Since it was first cultivated over 15,000 years ago, rice has been central to many civilizations. As a staple food, it supports industry, inspires culture and feeds more than half of the world's population. With the global population due to reach 9.8 billion by 2050, the global demand for food is far from being met. We need to produce more food, but with less land.
Today, crops of hybrid rice have been planted in over half of China's total rice-growing areas and are also grown all over Asia, the Americas and Africa, even in sandy areas and on seashores. So why is hybrid rice so important and what do hybrid crops mean for the future of food security?
According to Zhang Jianping, director-general of the Center for Regional Economic Cooperation at CAITE, hybrid rice has raised rice productivity in China, doubling yields. Now with about 98 percent self-sufficiency, China produces enough rice that it can export to other countries.
Referring to the importance of technology, Maximo Torero, chief economist and assistant director-general of the Economic and Social Development Department at the Food and Agriculture Organization (FAO), said that the use of technology in agriculture can play a crucial role in increasing crop productivity and creating more resistant varieties to ensure that farmers get proper returns for their investments.
With the annual sessions of the National People's Congress and the Chinese People's Political Consultative Conference, known in China as the Two Sessions, approaching, Zhang said that agriculture always occupies a prominent position in the Sessions because it is directly connected with the economy. At the start of each year, the Communist Party of China Central Committee and central government also release a related document covering the agricultural sector.
"Because China has the largest population in the world, that means we have to guarantee our food security," he said.
But food security is also a global issue. Take the situation in Africa, for example, where many countries are currently being affected by swarms of locusts, in addition to COVID-19 pandemic.
Catherine Kunyanga of the Food Security Center at the University of Nairobi said that due to the pandemic, and issues like climate change, Kenya is already experiencing challenges to food access and availability. Currently, most African countries rely on food imports and so "[Kenya is] not able to produce enough [food] to be consumed by all Kenyans."
Kunyanga believes that the lack of technology and mechanization is behind the fact that many African countries are unable to increase crop productivity and meet the nutritional requirement of their people.

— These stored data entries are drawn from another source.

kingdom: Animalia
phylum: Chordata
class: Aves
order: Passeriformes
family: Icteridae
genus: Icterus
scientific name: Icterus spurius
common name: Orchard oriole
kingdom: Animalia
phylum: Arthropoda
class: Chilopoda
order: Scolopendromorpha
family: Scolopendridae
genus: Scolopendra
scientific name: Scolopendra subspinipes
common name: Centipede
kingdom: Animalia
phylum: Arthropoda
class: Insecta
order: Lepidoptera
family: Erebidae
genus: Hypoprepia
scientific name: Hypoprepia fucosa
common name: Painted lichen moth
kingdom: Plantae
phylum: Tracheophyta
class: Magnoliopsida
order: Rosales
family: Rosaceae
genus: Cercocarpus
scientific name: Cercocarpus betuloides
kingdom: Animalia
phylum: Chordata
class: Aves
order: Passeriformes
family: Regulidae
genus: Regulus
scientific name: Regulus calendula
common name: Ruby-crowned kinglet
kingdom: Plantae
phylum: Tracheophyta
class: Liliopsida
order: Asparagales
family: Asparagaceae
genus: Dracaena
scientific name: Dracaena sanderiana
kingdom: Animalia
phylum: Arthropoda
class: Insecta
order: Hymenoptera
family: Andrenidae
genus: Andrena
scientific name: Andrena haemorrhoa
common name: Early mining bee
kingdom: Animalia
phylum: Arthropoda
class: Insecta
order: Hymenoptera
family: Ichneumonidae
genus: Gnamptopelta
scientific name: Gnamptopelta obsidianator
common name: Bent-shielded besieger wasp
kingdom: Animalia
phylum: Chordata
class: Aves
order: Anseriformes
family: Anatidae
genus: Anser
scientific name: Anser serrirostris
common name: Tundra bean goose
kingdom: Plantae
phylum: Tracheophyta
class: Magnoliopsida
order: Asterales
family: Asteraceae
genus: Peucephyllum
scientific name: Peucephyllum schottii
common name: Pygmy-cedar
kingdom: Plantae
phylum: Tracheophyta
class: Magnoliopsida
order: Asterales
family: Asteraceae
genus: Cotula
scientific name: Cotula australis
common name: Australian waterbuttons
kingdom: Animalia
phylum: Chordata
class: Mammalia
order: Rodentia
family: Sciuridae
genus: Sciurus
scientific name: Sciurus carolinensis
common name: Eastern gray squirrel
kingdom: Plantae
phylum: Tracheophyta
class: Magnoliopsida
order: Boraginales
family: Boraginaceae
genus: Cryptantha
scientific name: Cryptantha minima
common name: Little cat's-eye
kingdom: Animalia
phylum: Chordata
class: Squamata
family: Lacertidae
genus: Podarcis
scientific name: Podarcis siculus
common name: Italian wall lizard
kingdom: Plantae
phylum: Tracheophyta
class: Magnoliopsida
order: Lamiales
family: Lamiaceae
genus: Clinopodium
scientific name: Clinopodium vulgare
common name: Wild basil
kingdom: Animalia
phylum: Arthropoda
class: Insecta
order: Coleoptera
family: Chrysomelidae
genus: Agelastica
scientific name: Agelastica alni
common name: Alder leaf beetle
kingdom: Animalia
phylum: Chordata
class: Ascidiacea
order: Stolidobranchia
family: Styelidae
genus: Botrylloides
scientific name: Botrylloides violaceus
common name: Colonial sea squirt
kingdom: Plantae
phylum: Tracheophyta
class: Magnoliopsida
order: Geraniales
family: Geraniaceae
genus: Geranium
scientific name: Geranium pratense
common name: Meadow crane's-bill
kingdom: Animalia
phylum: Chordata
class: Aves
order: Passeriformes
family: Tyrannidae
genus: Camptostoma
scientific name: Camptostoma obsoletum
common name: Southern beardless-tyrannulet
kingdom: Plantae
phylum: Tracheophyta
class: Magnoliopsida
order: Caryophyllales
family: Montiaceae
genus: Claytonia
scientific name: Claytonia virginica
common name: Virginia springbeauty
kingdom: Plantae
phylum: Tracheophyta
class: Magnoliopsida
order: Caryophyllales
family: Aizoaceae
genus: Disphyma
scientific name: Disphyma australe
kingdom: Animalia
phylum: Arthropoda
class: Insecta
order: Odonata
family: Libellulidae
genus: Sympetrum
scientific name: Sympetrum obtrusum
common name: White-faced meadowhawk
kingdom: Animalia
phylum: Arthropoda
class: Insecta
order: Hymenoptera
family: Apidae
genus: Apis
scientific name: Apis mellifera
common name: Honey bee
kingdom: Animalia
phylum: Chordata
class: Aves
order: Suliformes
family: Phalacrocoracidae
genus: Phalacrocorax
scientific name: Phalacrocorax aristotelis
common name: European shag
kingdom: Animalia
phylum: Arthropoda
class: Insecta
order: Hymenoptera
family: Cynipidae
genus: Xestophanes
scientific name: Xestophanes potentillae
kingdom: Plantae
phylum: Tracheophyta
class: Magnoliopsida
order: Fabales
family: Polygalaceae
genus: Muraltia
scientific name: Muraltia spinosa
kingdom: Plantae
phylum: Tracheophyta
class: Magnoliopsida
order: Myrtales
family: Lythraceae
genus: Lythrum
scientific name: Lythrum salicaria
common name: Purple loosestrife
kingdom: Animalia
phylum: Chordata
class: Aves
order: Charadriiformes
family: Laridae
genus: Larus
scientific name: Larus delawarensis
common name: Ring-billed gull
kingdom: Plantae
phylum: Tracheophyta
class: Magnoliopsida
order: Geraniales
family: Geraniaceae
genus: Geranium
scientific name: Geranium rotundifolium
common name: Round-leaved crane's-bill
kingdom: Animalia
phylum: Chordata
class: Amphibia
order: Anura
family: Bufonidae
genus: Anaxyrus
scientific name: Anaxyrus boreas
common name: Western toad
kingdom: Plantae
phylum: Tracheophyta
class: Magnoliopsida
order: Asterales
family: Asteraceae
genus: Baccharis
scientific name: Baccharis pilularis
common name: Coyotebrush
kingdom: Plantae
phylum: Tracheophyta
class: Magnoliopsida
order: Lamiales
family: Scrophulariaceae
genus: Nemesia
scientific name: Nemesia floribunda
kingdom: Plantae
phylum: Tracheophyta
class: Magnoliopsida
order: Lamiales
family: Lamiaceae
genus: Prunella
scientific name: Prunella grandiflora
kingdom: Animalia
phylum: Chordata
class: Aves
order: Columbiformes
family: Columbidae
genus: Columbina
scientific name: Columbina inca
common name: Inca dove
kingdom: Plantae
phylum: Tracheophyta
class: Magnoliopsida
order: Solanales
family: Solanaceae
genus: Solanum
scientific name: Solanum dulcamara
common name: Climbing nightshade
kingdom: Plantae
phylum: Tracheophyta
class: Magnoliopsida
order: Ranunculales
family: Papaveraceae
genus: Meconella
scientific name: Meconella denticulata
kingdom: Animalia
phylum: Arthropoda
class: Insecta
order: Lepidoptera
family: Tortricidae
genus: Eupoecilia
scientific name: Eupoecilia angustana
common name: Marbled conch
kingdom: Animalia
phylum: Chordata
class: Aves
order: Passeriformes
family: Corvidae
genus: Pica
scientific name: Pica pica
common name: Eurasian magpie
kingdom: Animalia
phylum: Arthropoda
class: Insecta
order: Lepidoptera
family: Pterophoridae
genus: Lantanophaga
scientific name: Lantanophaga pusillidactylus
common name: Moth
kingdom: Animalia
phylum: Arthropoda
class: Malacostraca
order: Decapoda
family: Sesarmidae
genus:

She added that although agriculture is the economic backbone of most African countries, most African governments, including her own, have not given the sector the importance it deserves, resulting in food insecurity.
"If the government invested in agriculture adequately, and even research in agriculture, in technologies that can improve productivity, then I think we could produce enough for everyone in Kenya and not have to rely on imports," she said.
Turning to the locust swarms ravaging Eastern Africa and particularly the Horn of Africa, Kunyanga said that so far, the areas affected by locusts in the northern part of Kenya are mostly not arable lands and so the impact has been limited. However, Kenyans fear that the locusts may migrate to agricultural areas and if that happens, it will be difficult for Kenya to produce sufficient food.
"So, we are hoping that technologies and the strategies that the government has put in place will actually be able to contain the spread of these locusts before the situation gets worse," she concluded.